Tuesday, November 10, 2009
This is Lady Bugs, Bugsters, Bugger Butt, Bugs. The names are endless. You want to see someone with a lot of names. You should here what I'm called when my wife gets mad. Dios Mio.
Well, da Bugs is my best friend. At night, when I lay my head on my pillow, she jumps up on the bed. She goes to the head of the bed. She puts her head against mine.
We went to dinner Sunday at the my wife's parents'. Lady went for the dog food in the doggie bowl. She's ravenous. She could eat the Nathan's hot dog eating champion after he's won the contest. But I told Lady "no". Immediately she stopped. She went for it again, and again I said, "Bugger Butt, you can't eat that food".

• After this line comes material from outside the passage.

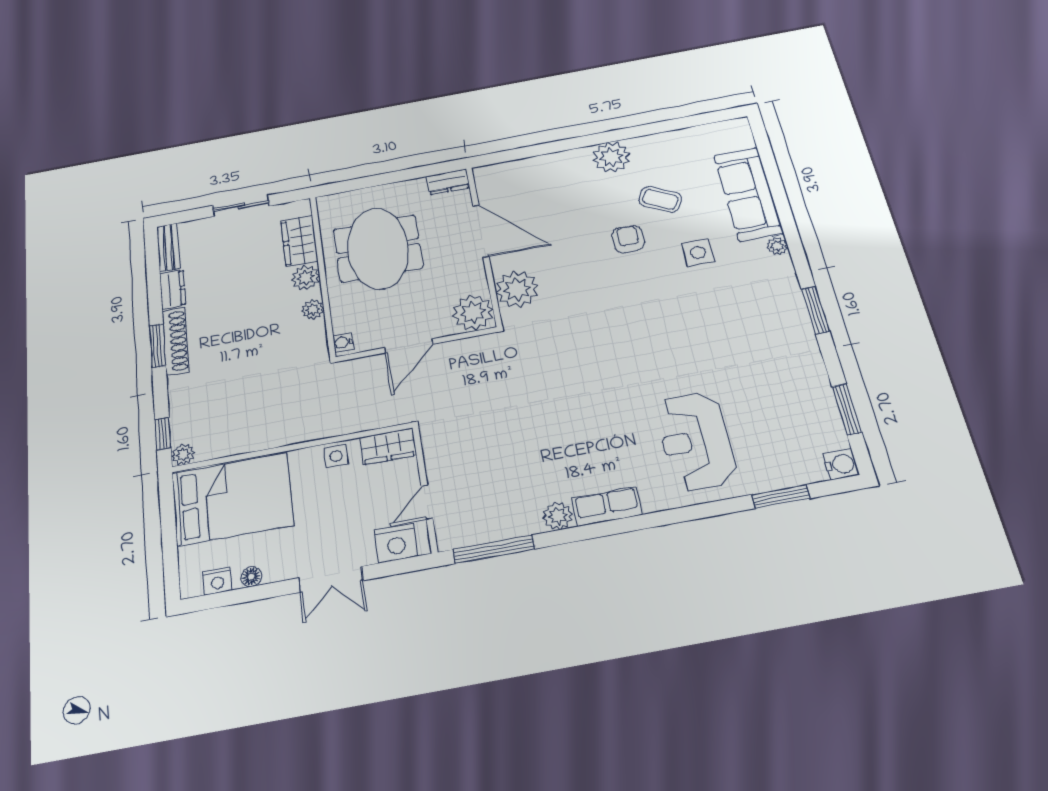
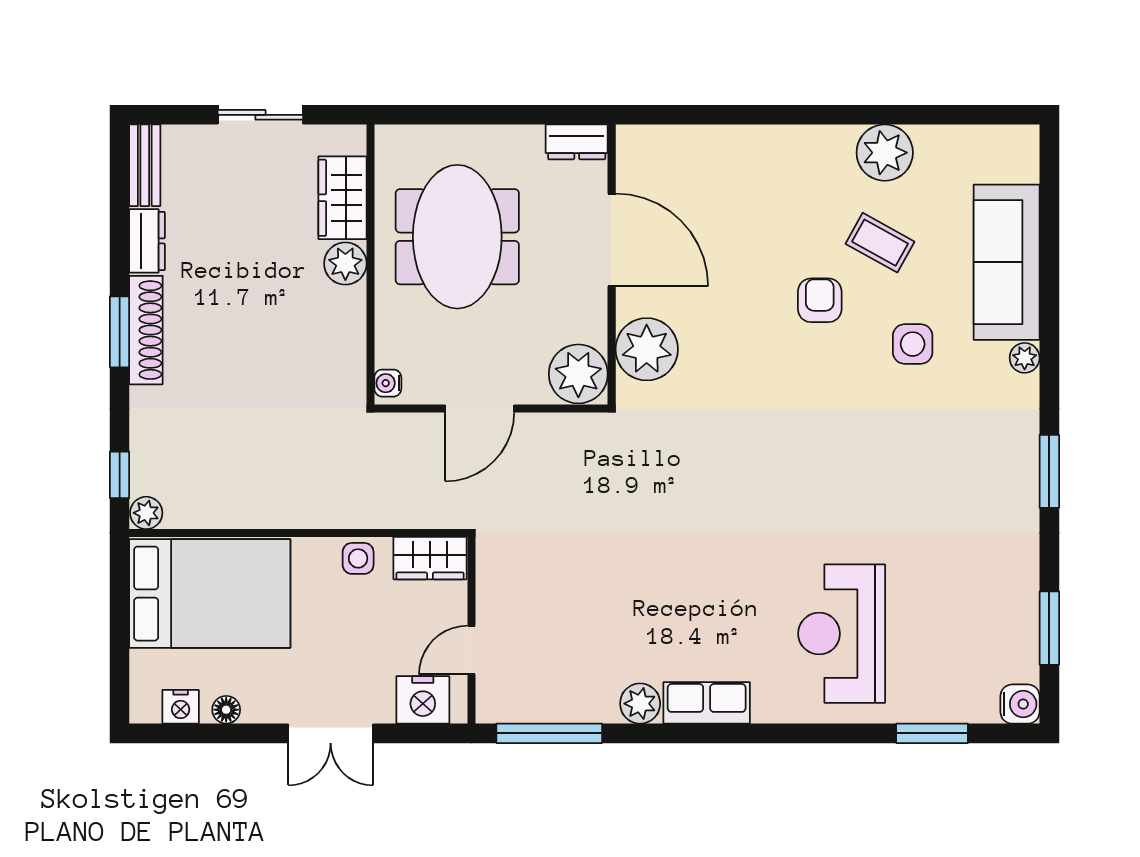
plant: (611, 157) -> (885, 153), moved
plant: (313, 309) -> (350, 320), removed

Lady listened so well again. She's such a good dog.
So I went about my business, later I glanced at the doggie bowl, the food had disappeared. Curses, foiled by the Bugsters again.

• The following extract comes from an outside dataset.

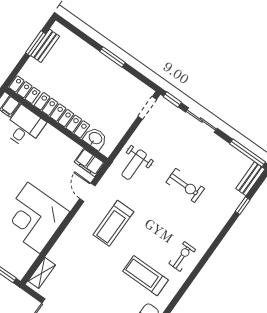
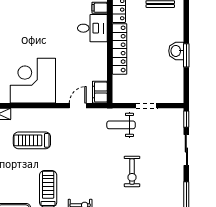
doorway: (147, 108) -> (146, 106), moved
washbasin: (95, 138) -> (176, 51), moved, turned 180
treadmill: (113, 223) -> (32, 140), moved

I was sitting with Goober Butt the next day at Mickey D's chomping on a burger. Telling Butts what a goooood girl she is. What a disconnect. In one hand is death, in the other I'm petting my dog. Culture. It's like preening over our little baby, then walking next door and beheading some kid and not giving it any thought. Extreme, I know. Give me a break. I'm just trying to make a point.